D: Finalmente, conte-nos um pouco sobre o livro infantil que você está lançando. Para que faixa etária você está escrevendo? Fazer literatura infantil é muito diferente do que escrever para adultos? O que o fez embarcar em mais esta empreitada? JF: O livro começa com a citação de Guimarães Rosa, “Queria a língua que se falava antes de Babel”. Foi a partir daí o mote para a escrita da obra. A ideia que norteia o livro é a ideia da “Torre ou da Biblioteca de Babel”. A ideia de unificação, de entendimento, de paz e concordância entre os povos e os seres do nosso mundo. E, se a “língua” falhou – como no mito de Babel – a proposta é que a matemática – que clama por uma universalidade – nos ajude a unir a compreensão.

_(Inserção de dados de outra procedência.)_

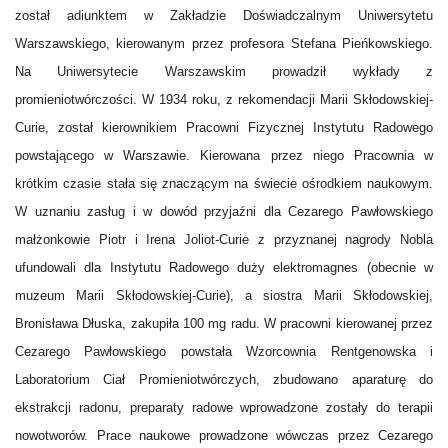
został adiunktem w Zakładzie Doświadczalnym Uniwersytetu
Warszawskiego, kierowanym przez profesora Stefana Pieńkowskiego.
Na Uniwersytecie Warszawskim prowadził wykłady z
promieniotwórczości. W 1934 roku, z rekomendacji Marii Skłodowskiej-
Curie, został kierownikiem Pracowni Fizycznej Instytutu Radowego
powstającego w Warszawie. Kierowana przez niego Pracownia w
krótkim czasie stała się znaczącym na świecie ośrodkiem naukowym.
W uznaniu zasług i w dowód przyjaźni dla Cezarego Pawłowskiego
małżonkowie Piotr i Irena Joliot-Curie z przyznanej nagrody Nobla
ufundowali dla Instytutu Radowego duży elektromagnes (obecnie w
muzeum Marii Skłodowskiej-Curie), a siostra Marii Skłodowskiej,
Bronisława Dłuska, zakupiła 100 mg radu. W pracowni kierowanej przez
Cezarego Pawłowskiego powstała Wzorcownia Rentgenowska i
Laboratorium Ciał Promieniotwórczych, zbudowano aparaturę do
ekstrakcji radonu, preparaty radowe wprowadzone zostały do terapii
nowotworów. Prace naukowe prowadzone wówczas przez Cezarego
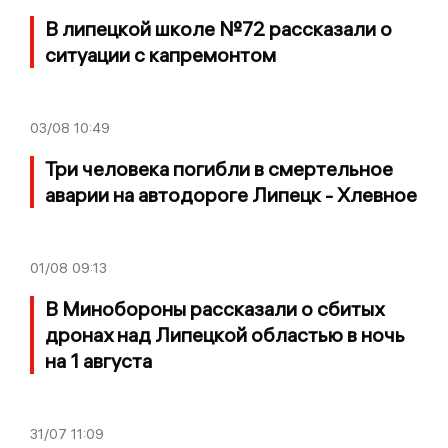
В липецкой школе №72 рассказали о
ситуации с капремонтом
03/08
10:49
Три человека погибли в смертельное
аварии на автодороге Липецк - Хлевное
01/08
09:13
В Минобороны рассказали о сбитых
дронах над Липецкой областью в ночь
на 1 августа
31/07
11:09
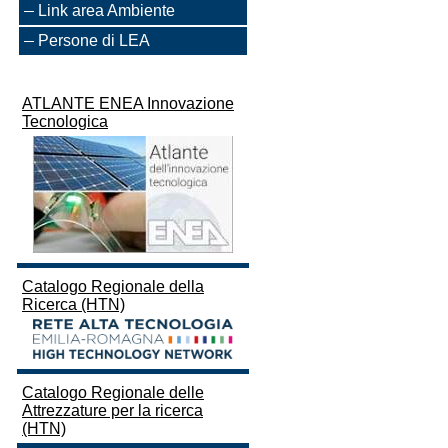
Link area Ambiente
Persone di LEA
ATLANTE ENEA Innovazione
Tecnologica
Catalogo Regionale della
Ricerca (HTN)
Catalogo Regionale delle
Attrezzature per la ricerca
(HTN)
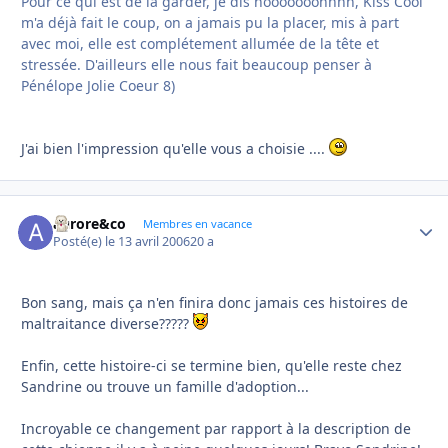
Pour ce qui est de la garder, je dis nooooooonnnn, Kiss Cool
m'a déjà fait le coup, on a jamais pu la placer, mis à part
avec moi, elle est complétement allumée de la tête et
stressée. D'ailleurs elle nous fait beaucoup penser à
Pénélope Jolie Coeur 8)
J'ai bien l'impression qu'elle vous a choisie ....
aurore&co
Autho
Membres en vacance
Posté(e)
le 13 avril 2006
20 a
Bon sang, mais ça n'en finira donc jamais ces histoires de
maltraitance diverse?????
Enfin, cette histoire-ci se termine bien, qu'elle reste chez
Sandrine ou trouve un famille d'adoption...
Incroyable ce changement par rapport à la description de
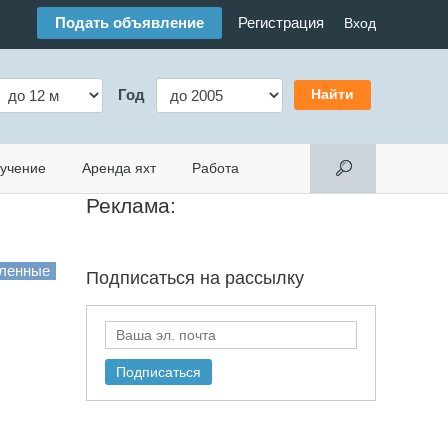
Подать объявление
Регистрация
Вход
Год
учение
Аренда яхт
Работа
Реклама:
Подписаться на
рассылку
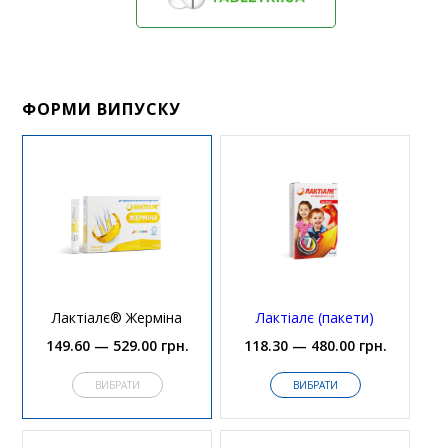
ФОРМИ ВИПУСКУ
Лактіалє® Жерміна
Лактіалє (пакети)
149.60 — 529.00 грн.
118.30 — 480.00 грн.
ВИБРАТИ
ВИБРАТИ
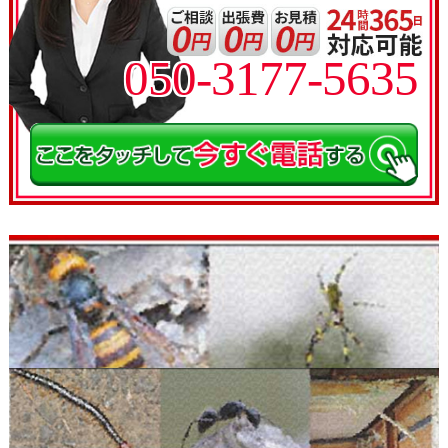
050-3177-5635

Gosto de falar de grandes autores e grandes obras para crianças de todas as idades – nós, adultos, escritores ou leitores, também somos crianças que fazemos um pacto/contrato com o livro. E nos divertimos com ele. Então, falar de Rosa, Borges, Poe, Carroll, Perec – e muitos outros – é uma grande brincadeira para todos. O Enigma do Infinito é cheio de mistérios, palíndromos, lipogramas e enigmas, tanto nas entrelinhas quanto nas ilustrações. E, partindo dessa ideia da Torre de Babel, uma ideia mítica e mística, percorremos várias histórias, autores e mistérios, caminhando junto com o leitor por esse mundo fascinante dos mistérios das letras e dos números. O livro explica brincando esses conceitos. Falo das derrotas da “Torre de Babel” e falo, assim, falo sempre da A Torre da Derrota (que pode ser lido de trás para frente!). Conto do jogo da Torre de Hanói – que é bem simples – mas que, se jogarmos com muitas argolas, o jogo pode durar até o fim do mundo – ou até o dia em que as estrelas comecem a se apagar. É um grande barato!

As ilustrações também são fantásticas. A ilustradora/ inventora/autora Raquel Matsushita recriou e reinventou enigmas, paradoxos e mistérios nas figuras. Cabe ao leitor descobri-los! Está repleto, e repleto de sonhos, desejos e infinitos.

D: Muito obrigado e muito sucesso nas suas empreitadas!